The research is based on brain scans taken over many years as part of the Autism Phenome Project (APP) and Girls with Autism, Imaging of Neurodevelopment (GAIN) studies. It shows the value of longitudinal studies that follow the same children from diagnosis into adolescence.


The researchers tracked brain growth and structure in hundreds of children from age 3 to age 12

“There is no other single site data set like ours anywhere,” said Christine Wu Nordahl, associate professor in the Department of Psychiatry and Behavioral Sciences, MIND Institute faculty member and co-senior author on both papers. “In one of the studies we have over 1,000 MRI scans from 400 kids, which is unheard of. It’s been 15 years of work to get here.”

Big brains: An autism subtype?

In the first study, published in Biological Psychiatry, the researchers used magnetic resonance imaging (MRI) to track brain size (volume) in 294 children with autism and 135 children without autism between the ages of 3 and 12. In children with autism, they found evidence of larger brain size relative to height - or disproportionate megalencephaly - a subtype that has been linked to higher rates of intellectual disability and poorer overall prognosis.

Previous cross-sectional research had found that children with autism have larger brains at early ages, but no evidence of larger brains in later childhood. The widely accepted theory is that these brains “normalized” or shrank as the children grew up.

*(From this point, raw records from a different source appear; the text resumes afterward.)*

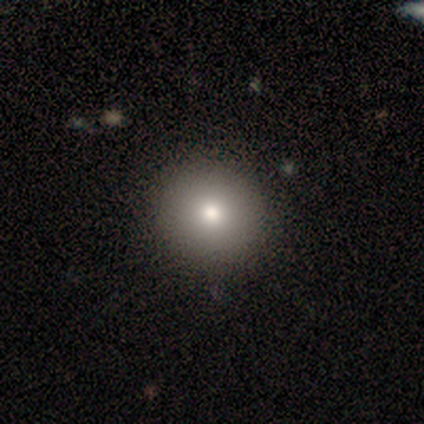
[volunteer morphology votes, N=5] Smooth or featured? 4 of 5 (80%) said smooth. How rounded? 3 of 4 (75%) said round. Merging? 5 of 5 (100%) said none.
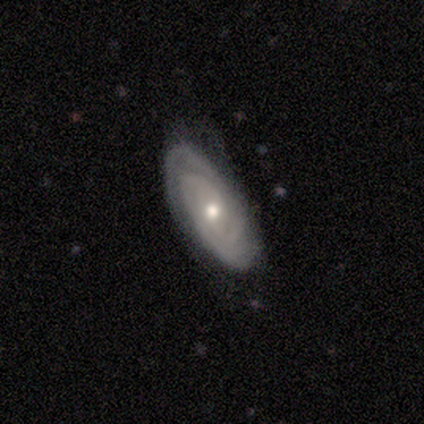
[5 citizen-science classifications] This is clearly a featured or disk galaxy (100%). It is clearly not viewed edge-on (100%). Bar: clearly no (80%). Spiral arm pattern: clearly yes (80%). Spiral arm count: likely 2 (75%). Spiral winding: clearly tight (100%). Central bulge: likely small (60%). Merging: clearly none (80%).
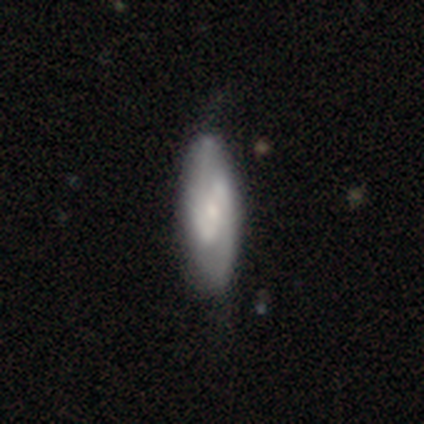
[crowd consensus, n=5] This is likely a featured or disk galaxy (60%). It is clearly not viewed edge-on (100%). Bar: likely strong (67%). Spiral arm pattern: likely yes (67%). Spiral arm count: clearly 2 (100%). Spiral winding: clearly medium (100%). Central bulge: likely moderate (67%). Merging: likely minor disturbance (60%).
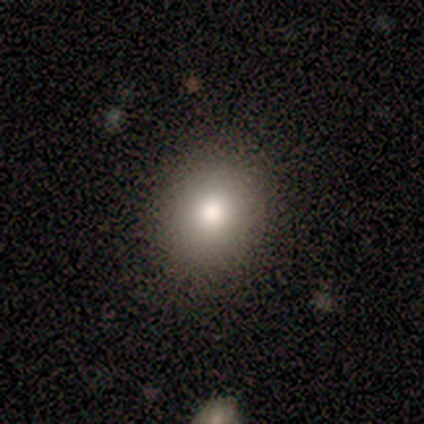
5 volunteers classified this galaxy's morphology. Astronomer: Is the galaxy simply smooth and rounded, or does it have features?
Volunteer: smooth — 80%.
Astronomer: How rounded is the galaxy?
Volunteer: round — 75%.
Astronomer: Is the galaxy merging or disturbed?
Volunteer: none — 100%.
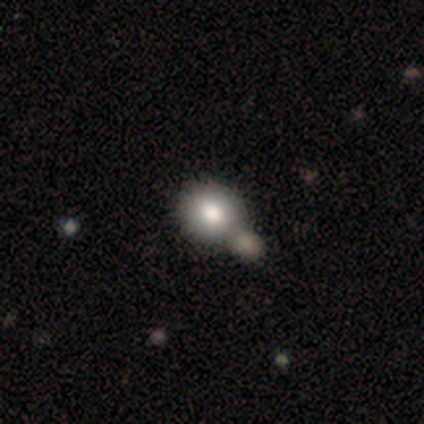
smooth-or-featured: smooth: 70% | featured or disk: 15% | star or artifact: 15%
  how-rounded: round: 79% | in between: 21% | cigar-shaped: 0%
  merging: merger: 41% | none: 35% | major disturbance: 3% | minor disturbance: 0%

The MIND Institute study found that wasn’t the case. The children who had bigger brains at age 3 still had bigger brains at age 12. Why? Unlike most research, which studies different individuals at different time points, this research studied the same children longitudinally, or over time.

Also, unlike most other studies, this one includes children with significant intellectual disabilities. These were the children who tended to have the “big brain” form of autism.

David Amaral, co-senior author on both studies, suggested that the difference between this and previous research was that children with intellectual disability were left out of previous cross-sectional studies focused on older children.


David Amaral

“Bigger brain size in autism has been linked to lower IQ, and children with intellectual disabilities are harder to scan as they get older,” said Amaral, a distinguished professor of psychiatry and behavioral sciences and MIND Institute faculty member. “It’s a matter of sampling bias and the previous “dogma” appears to be an artefact of who got scanned when,” he explained.

Children under age 5 can be scanned while they’re asleep, but Nordahl and her team have created unique, innovative protocols that allow researchers to more easily scan older children with intellectual disabilities while they’re awake.

“It’s so critical that we include those aspects of the autism spectrum that most impact quality of life, such as intellectual disability, anxiety and verbal functioning.” said Joshua Lee, postdoctoral scholar at the MIND Institute and the lead author on the study. “It’s important to capture everyone who has autism, not just the ones who are easiest to get images from.” 

White matter: Connecting the clinical dots

The second study, also published in Biological Psychiatry, linked changes in the brain’s white matter growth with autism traits in some children.

The researchers used a type of MRI scan called diffusion-weighted imaging, which allowed them to look at white matter regions, or tracts, in the brain. White matter provides the structural connections in the brain, allowing different regions to communicate with each other.

The study included 125 children with autism and 69 typically developing children who served as controls, between the ages of 2.5 and 7.

The researchers found that the development of the white matter tracts in the brain was linked to changes in autism symptom severity. They observed slower development in children whose symptom severity increased over time, and faster development in those with decreased severity over time.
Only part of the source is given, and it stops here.